Food trucks are delicious, extremely diverse and rapidly becoming a part of Dallas’s culinary scene. If we are just a little bit lucky, and more than a little bit persistent, they will become a part of UT Dallas’s too.
Student outcry for food options has felt so long ignored that it is easy to be incredulous of change, but trucks of artisanal delicacy are only a hop, skip, and email of interest away from an on-campus reality. This year, while planning for Oozeball, the Dean of Undergraduate Students, Dr. Piñeres, intimated that the University is considering bringing food trucks onto campus. As I began to seek details, Brittany Sharkey, Student Government President, revealed that the plans were far more advanced than I could have known.
She explained that the university already had a short list of vendors and that recruiting food trucks is cheaper and easier than building a new restaurant on campus; food trucks already have their licenses, their equipment and their kitchen. They don’t even need built-in room for us to queue.

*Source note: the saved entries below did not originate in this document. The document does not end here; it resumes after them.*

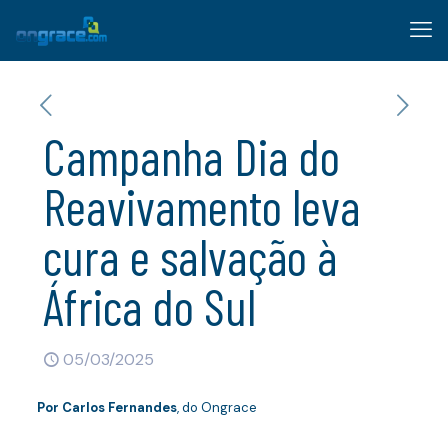
Campanha Dia do
Reavivamento leva
cura e salvação à
África do Sul
05/03/2025
Por Carlos Fernandes
, do Ongrace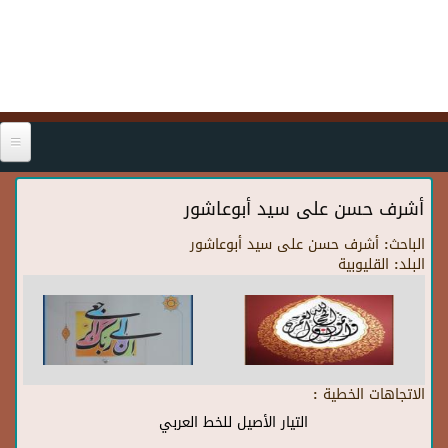
Skip to main content
أشرف حسن على سيد أبوعاشور
الباحث:
أشرف حسن على سيد أبوعاشور
البلد:
القليوبية
الاتجاهات الخطية :
التيار الأصيل للخط العربي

But alas, a catch—Raj Seth, a student representative on the university’s joint food committee with Chartwells, explained that the vendor the university is most interested in pursuing is, surprise, Chartwells. They’ve even started looking at trucks together! While a rotating menu of otherwise inaccessible food does sound like a vast improvement, the implementation doesn’t sound ideal.

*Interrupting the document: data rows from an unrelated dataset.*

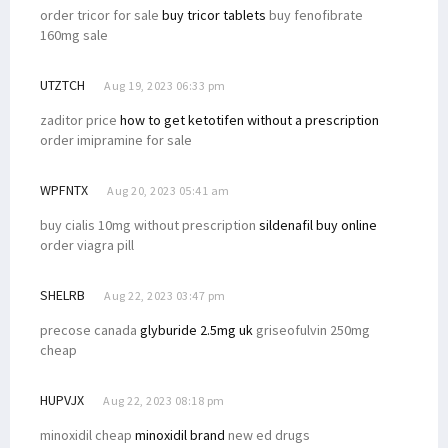
order tricor for sale
buy tricor tablets
buy fenofibrate
160mg sale
UTZTCH
Aug 19, 2023 06:33 pm
zaditor price
how to get ketotifen without a prescription
order imipramine for sale
WPFNTX
Aug 20, 2023 05:41 am
buy cialis 10mg without prescription
sildenafil buy online
order viagra pill
SHELRB
Aug 22, 2023 03:47 pm
precose canada
glyburide 2.5mg uk
griseofulvin 250mg
cheap
HUPVJX
Aug 22, 2023 08:18 pm
minoxidil cheap
minoxidil brand
new ed drugs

Think of the last meal you had on campus. Did you enjoy it?
If the answer is “No, but I was no longer hungry,” then you rank in the majority. Chartwells may meet our university’s needs, but it doesn’t exceed them. Greasy pub food and uninspired meals at the Comet Café and Dining Hall satiate, but they don’t draw prospective students onto our campus.
Something is better than nothing, but quality matters.
If you agree, here is what you can do:
Attend Memories on the Mall, the post-commencement celebration this May. TrailerCakes, an immensely popular Richardson bakery (Yelp this, seriously!), will be piloting the idea of off-campus trucks with customized cupcakes. Something more savory may also make a debut.
You will be helping to prove three things, which ride hand in hand:
Viability. Can food trucks really meet demand? Will they be willing to come back? Would they consider relocating a truck to campus on a permanent or semi-permanent basis? What about commissioning a new truck, just for that purpose? Is there an ideal location for food trucks to park, and where is it?
Profitability. If trucks can’t make money by servicing our students, then we won’t have any vendors to partner with.
Student Interest. Beyond profitability, expressions of student interest will be critical in pitching this idea as a permanent campus fixture. Talk to administrators you know, call Student Affairs, and go to amputd.com where you can sign our petition.
One way or another there will be more food on campus, and it is possible that truly delicious, local, small businesses could serve us lunch on a daily basis.
Let’s not set our sights lower than we have to.